Kubernetes itself might expose Workloads with no requests or limits configured. For example, the kube-system Namespace can have Workloads without requests configured.

Memory Used vs Requests

The chart shows the latest value returned by sum(avg(memory.bytes.used)) / sum(avg(kubernetes.pod.resourceRequests.memBytes)).

What Is It?

The chart shows the ratio between the total memory usage across all the pods in a Workload and the total memory requested by the Workload.

The upper bound shows the total memory requested by all the pods, expressed in the specified unit of bytes.

For instance, the image shows that the pods in the selected Workload requested for 120 GiB, of which 24% is actually used (about 29 GiB).

What to Expect?

The type of Workload determines the ratio. Values between 80% and 120% are considered normal. Values that are higher than 100% is deemed normal if it’s observed only for a relatively short time.

What to Do Otherwise?

A low memory usage indicates that the application is not properly running (not executing the expected functions) or the Workload configuration is not accurate (requests are too high compared to what the pods actually need).

A high memory usage indicates that the load is higher for applications or the Workload configuration is not accurate (low requests compared to what the pods actually need).

Given the configured limits for the Workloads and the memory pressure on the nodes, if the Workloads use more memory than what’s requested they are at risk of eviction. For more information, see Container’s Memory Limit.

In either case, drill down to the Workloads page to determine the Workload that requires a deeper analysis.

Can the Value Be Higher than 100%?

Yes, it can.

  • Configuring memory requests without limits or requests lower than limits is permissible. In these cases, you are allowing the containers to use more resources than requested, typically to handle temporary overloads.

  • Consider a Workload with two containers. Say, one container is configured to request for 1 GiB of memory and uses 1 GiB (Used vs Request ratio is 100%), while the other is configured without any request and uses 1 GiB of memory. In this example, the 2 GiB of memory used to 1 GiB requested ratio is 200% at the Workload level.

What Does “No Data” Mean?

If the Workload is configured with no memory requests and limits, then the Usage vs Requests ratio cannot be computed. In this case, the chart will show “no data”. Drill down to the Dashboard in Explore to evaluate the actual usage.

You must configure requests. It helps to detect Workloads that require reconfiguration.

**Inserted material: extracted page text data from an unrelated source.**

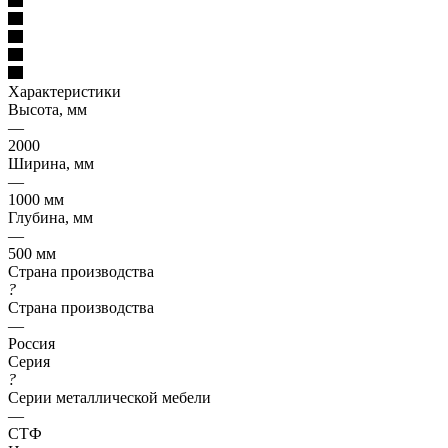
Характеристики
Высота, мм
—
2000
Ширина, мм
—
1000 мм
Глубина, мм
—
500 мм
Страна производства
?
Страна производства
—
Россия
Серия
?
Серии металлической мебели
—
СТФ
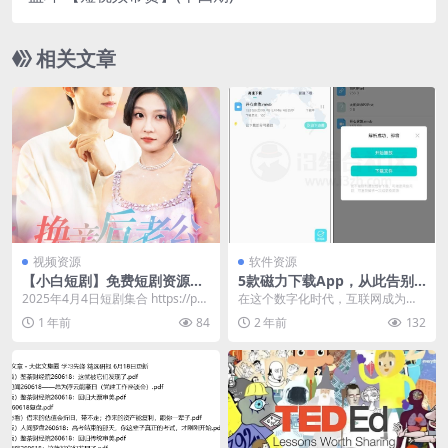
相关文章
视频资源
软件资源
【小白短剧】免费短剧资源分
5款磁力下载App，从此告别
享2025年4月4日
龟速，老司机的最爱！
2025年4月4日短剧集合 https://pa
在这个数字化时代，互联网成为了
n.quark.cn/s/3ef...
人们获取信息、娱乐乃至工作学习
1 年前
84
2 年前
132
的重要渠道。随着网络...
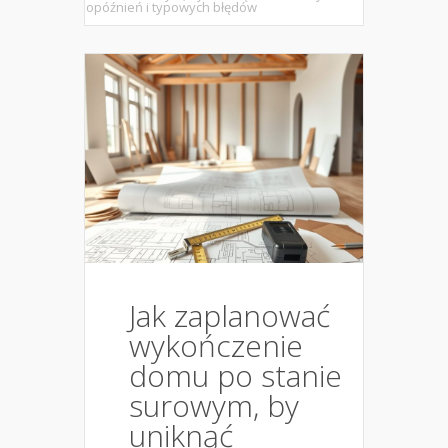
opóźnień i typowych błędów
Jak zaplanować
wykończenie
domu po stanie
surowym, by
uniknąć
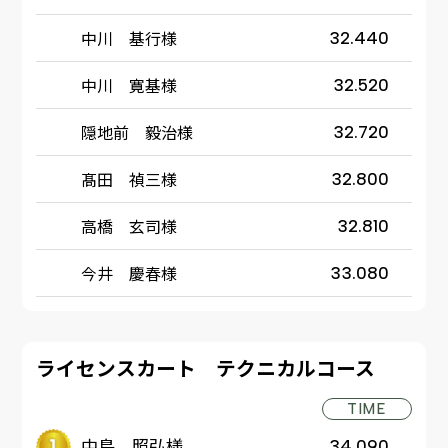
中川 基行様
32.440
中川 寛基様
32.520
隠地前 毅治様
32.720
髙田 禎三様
32.800
高橋 玄司様
32.810
今井 慶春様
33.080
ライセンスカート テクニカルコース
TIME
中島 照弘様
34.090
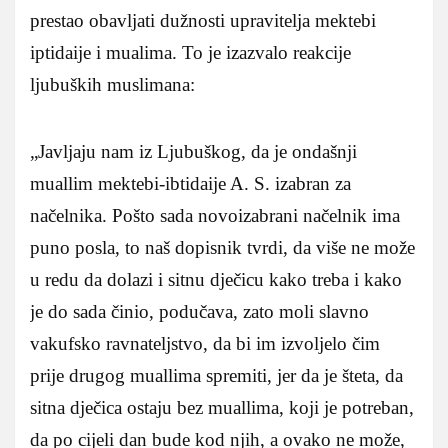
prestao obavljati dužnosti upravitelja mektebi
iptidaije i mualima. To je izazvalo reakcije
ljubuških muslimana:
„Javljaju nam iz Ljubuškog, da je ondašnji
muallim mektebi-ibtidaije A. S. izabran za
načelnika. Pošto sada novoizabrani načelnik ima
puno posla, to naš dopisnik tvrdi, da više ne može
u redu da dolazi i sitnu dječicu kako treba i kako
je do sada činio, podučava, zato moli slavno
vakufsko ravnateljstvo, da bi im izvoljelo čim
prije drugog muallima spremiti, jer da je šteta, da
sitna dječica ostaju bez muallima, koji je potreban,
da po cijeli dan bude kod njih, a ovako ne može,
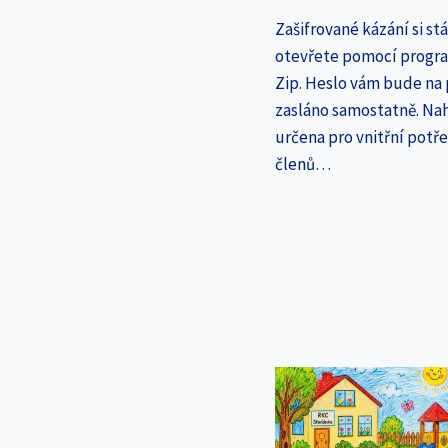
Zašifrované kázání si st
otevřete pomocí progr
Zip. Heslo vám bude na
zasláno samostatně. Nah
určena pro vnitřní potř
členů…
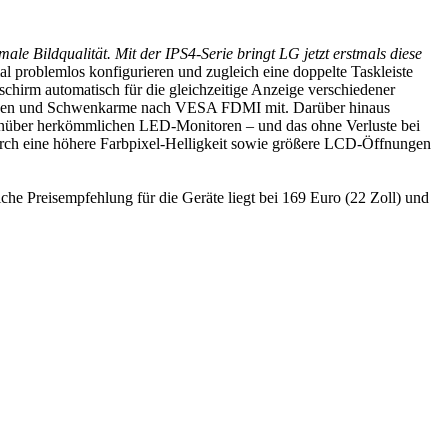
male Bildqualität. Mit der IPS4-Serie bringt LG jetzt erstmals diese
al problemlos konfigurieren und zugleich eine doppelte Taskleiste
schirm automatisch für die gleichzeitige Anzeige verschiedener
rungen und Schwenkarme nach VESA FDMI mit. Darüber hinaus
genüber herkömmlichen LED-Monitoren – und das ohne Verluste bei
 durch eine höhere Farbpixel-Helligkeit sowie größere LCD-Öffnungen
che Preisempfehlung für die Geräte liegt bei 169 Euro (22 Zoll) und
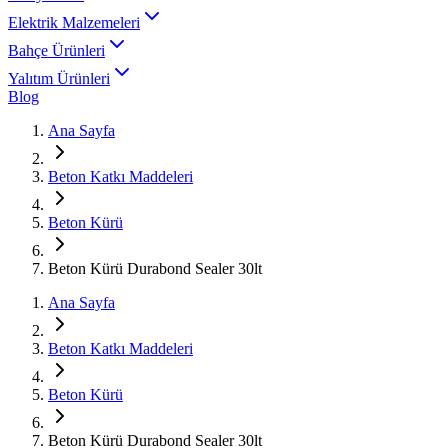
Elektrik Malzemeleri
Bahçe Ürünleri
Yalıtım Ürünleri
Blog
Ana Sayfa
Beton Katkı Maddeleri
Beton Kürü
Beton Kürü Durabond Sealer 30lt
Ana Sayfa
Beton Katkı Maddeleri
Beton Kürü
Beton Kürü Durabond Sealer 30lt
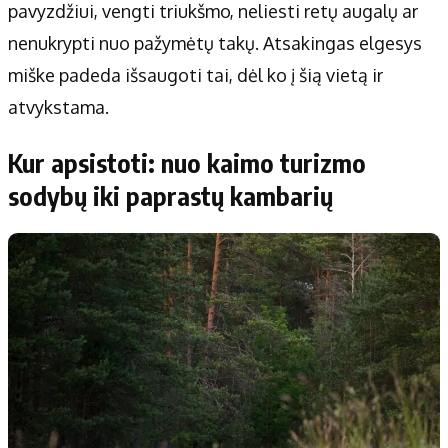
pavyzdžiui, vengti triukšmo, neliesti retų augalų ar
nenukrypti nuo pažymėtų takų. Atsakingas elgesys
miške padeda išsaugoti tai, dėl ko į šią vietą ir
atvykstama.
Kur apsistoti: nuo kaimo turizmo
sodybų iki paprastų kambarių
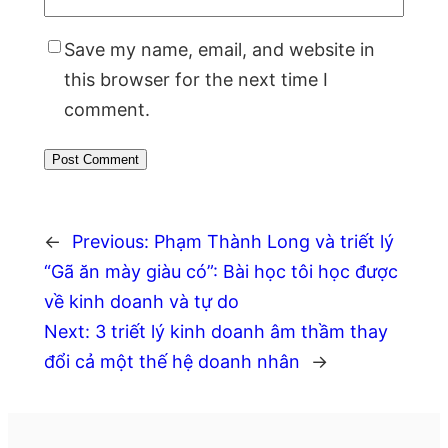
Save my name, email, and website in
this browser for the next time I
comment.
←
Previous:
Phạm Thành Long và triết lý
“Gã ăn mày giàu có”: Bài học tôi học được
về kinh doanh và tự do
Next:
3 triết lý kinh doanh âm thầm thay
đổi cả một thế hệ doanh nhân
→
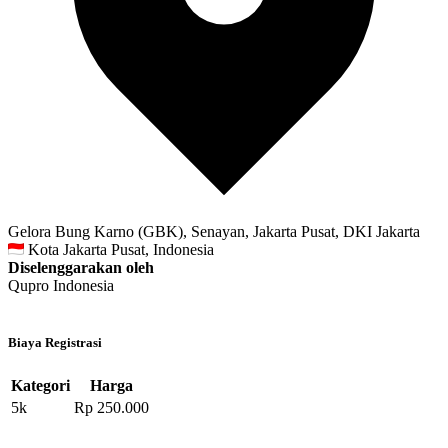
Gelora Bung Karno (GBK), Senayan, Jakarta Pusat, DKI Jakarta
Kota Jakarta Pusat, Indonesia
Diselenggarakan oleh
Qupro Indonesia
Biaya Registrasi
Kategori
Harga
5k
Rp 250.000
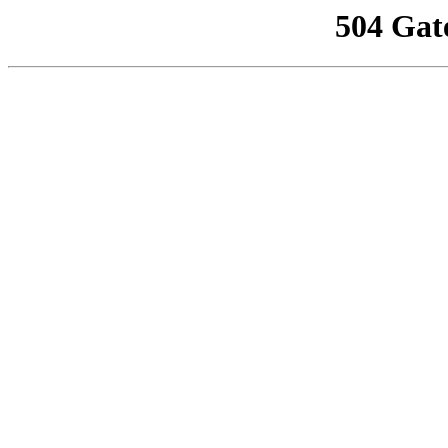
504 Gat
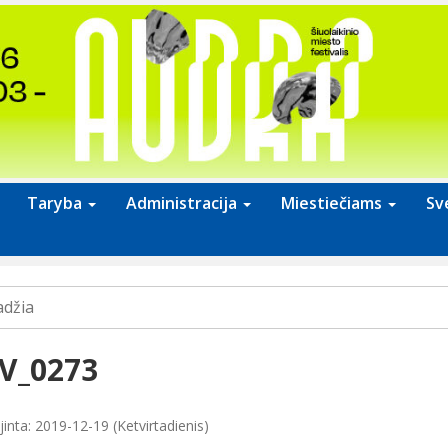
Taryba
Administracija
Miestiečiams
Sv
adžia
V_0273
inta: 2019-12-19 (Ketvirtadienis)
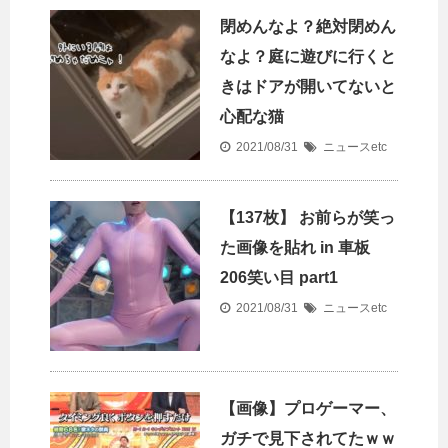
閉めんなよ？絶対閉めん
なよ？庭に遊びに行くと
きはドアが開いてないと
心配な猫
2021/08/31
ニュースetc
【137枚】 お前らが笑っ
た画像を貼れ in 車板
206笑い目 part1
2021/08/31
ニュースetc
【画像】プロゲーマー、
ガチで見下されてたｗｗ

Kubernetes itself might expose Workloads with no requests or limits configured. For example, the kube-system Namespace can have Workloads without requests configured.

Network I/O

The chart shows the latest value returned by avg(avg(net.bytes.total)).

What Is It?

The sparkline shows the trend of network traffic (inbound and outbound) for the Workload. The number shows the most recent rate, expressed in bytes per second in a specific unit.

For reference, the sparklines show the following number of steps (sampling):

  • Last hour: 6 steps, each for a 10-minute time slice

  • Last 6 hours: 12 steps, each for a 30-minute time slice

  • Last day: 12 steps, each for a 2-hour time slice

What to Expect?

The type of application runs in the Workload determines the metrics. Drill down to the Kubernetes Overview Dashboard corresponding to the Workload in Explore. For example, the Kubernetes Deployment Overview Dashboard provides additional details, such as network activity across pods.